The debate over percentages also leaves unaddressed continuing criminal activity by military intelligence, which government investigators linked to a string of high-profile killings and death threats, including the August murder of humorist Jaime Garzón. Although the brigade that centralized military intelligence was reportedly dismantled in 1998 because of human rights crimes, government investigators believe intelligence agents continued to threaten, kidnap, and kill. In one of at least eight cases, for example, investigators linked the 1998 kidnapping and later murder of an Israeli businessman to Thirteenth Brigade intelligence officers.

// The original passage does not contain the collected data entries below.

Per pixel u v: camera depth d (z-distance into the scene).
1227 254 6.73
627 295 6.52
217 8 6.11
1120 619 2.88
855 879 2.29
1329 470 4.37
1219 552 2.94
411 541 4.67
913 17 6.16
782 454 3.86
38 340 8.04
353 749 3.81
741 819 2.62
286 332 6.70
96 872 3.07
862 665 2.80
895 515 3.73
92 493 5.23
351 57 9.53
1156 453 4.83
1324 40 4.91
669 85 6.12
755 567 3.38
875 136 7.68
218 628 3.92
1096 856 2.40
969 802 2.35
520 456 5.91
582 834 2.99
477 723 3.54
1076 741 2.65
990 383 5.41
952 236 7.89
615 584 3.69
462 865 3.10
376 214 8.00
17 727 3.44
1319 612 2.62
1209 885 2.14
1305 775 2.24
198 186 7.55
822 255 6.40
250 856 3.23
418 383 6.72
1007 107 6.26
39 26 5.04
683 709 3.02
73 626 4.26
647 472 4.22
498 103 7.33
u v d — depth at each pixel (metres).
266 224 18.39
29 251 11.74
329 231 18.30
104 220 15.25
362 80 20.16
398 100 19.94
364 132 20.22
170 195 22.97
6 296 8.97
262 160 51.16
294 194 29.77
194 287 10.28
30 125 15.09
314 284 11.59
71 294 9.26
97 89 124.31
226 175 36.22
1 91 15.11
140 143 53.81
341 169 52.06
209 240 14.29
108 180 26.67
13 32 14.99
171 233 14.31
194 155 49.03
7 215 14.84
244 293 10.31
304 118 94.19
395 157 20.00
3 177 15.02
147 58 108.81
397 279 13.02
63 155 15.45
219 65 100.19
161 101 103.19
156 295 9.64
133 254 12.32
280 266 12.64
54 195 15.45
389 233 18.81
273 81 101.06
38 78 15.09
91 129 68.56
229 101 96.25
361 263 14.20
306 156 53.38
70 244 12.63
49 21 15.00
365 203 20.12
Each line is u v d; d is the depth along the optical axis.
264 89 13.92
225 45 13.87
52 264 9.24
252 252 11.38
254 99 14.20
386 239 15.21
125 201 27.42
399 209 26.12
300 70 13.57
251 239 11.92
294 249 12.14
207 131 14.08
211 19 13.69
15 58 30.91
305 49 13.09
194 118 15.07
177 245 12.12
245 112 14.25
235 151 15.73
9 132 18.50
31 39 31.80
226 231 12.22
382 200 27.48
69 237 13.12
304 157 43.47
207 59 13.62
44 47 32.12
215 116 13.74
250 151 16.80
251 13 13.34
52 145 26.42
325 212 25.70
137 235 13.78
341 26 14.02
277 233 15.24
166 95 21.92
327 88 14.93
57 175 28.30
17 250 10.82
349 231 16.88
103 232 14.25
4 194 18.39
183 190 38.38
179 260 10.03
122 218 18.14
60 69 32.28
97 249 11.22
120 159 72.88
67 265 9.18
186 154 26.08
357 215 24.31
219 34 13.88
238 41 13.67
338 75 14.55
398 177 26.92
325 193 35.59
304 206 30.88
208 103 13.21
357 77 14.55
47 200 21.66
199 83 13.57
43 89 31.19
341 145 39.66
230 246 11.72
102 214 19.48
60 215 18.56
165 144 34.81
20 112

Increasingly, armed clashes were mixed and prolonged, as groups attacked, counterattacked, and allied on battlefields that included farms, villages, and towns. For instance, fighting over several weeks in June between paramilitaries belonging to the Peasant Self-Defense Forces of Córdoba and Urabá (Autodefensas Campesinas de Córdoba and Urabá, ACCU) and the Revolutionary Armed Forces of Colombia (Fuerzas Armadas Revolucionarias de Colombia, FARC) caused dozens of civilian casualties near Juan José, Córdoba. Fighting finally ended with the army called in to repel guerrillas, while ignoring the paramilitaries whose headquarters was nearby. As soldiers exited a transport helicopter on June 22, they were ambushed by guerrillas, who killed thirty-five, some apparently executed after surrendering.

The security forces failed to halt both paramilitary and guerrilla incursions into towns where civilians were frequently killed. However, soldiers pursued guerrillas once an attack was reported. In contrast, although paramilitaries often announced plans to attack publicly and well in advance, authorities not only failed to act to stop killings, but rarely pursued paramilitary units even when they remained in the region after massacring noncombatants.

This pattern was clear on Colombia's border with Venezuela. Despite repeated attacks by the ACCU beginning in May 1999, authorities failed to take effective measures against them. To the contrary, there were credible reports of collusion between the security forces and the ACCU, which traveled freely, passing army bases, police barracks, and army check points.

Thousands of civilians fled to Venezuela, where Colombian authorities promised to take action against paramilitaries. Yet even as families prepared to return, ACCU leader Castaño repeated his threats to "clean" the region of guerrillas. By August, a dozen massacres and dozens more targeted killings raised the civilian death toll to over 150 people.

On September 1, the Colombian government cashiered Gen. Alberto Bravo, head of the Fifth Brigade and responsible for the region, along with the departmental police chief and the head of the regional Administrative Security Department (Departamento Administrativo de Seguridad, DAS), the security force run by Colombia's executive branch.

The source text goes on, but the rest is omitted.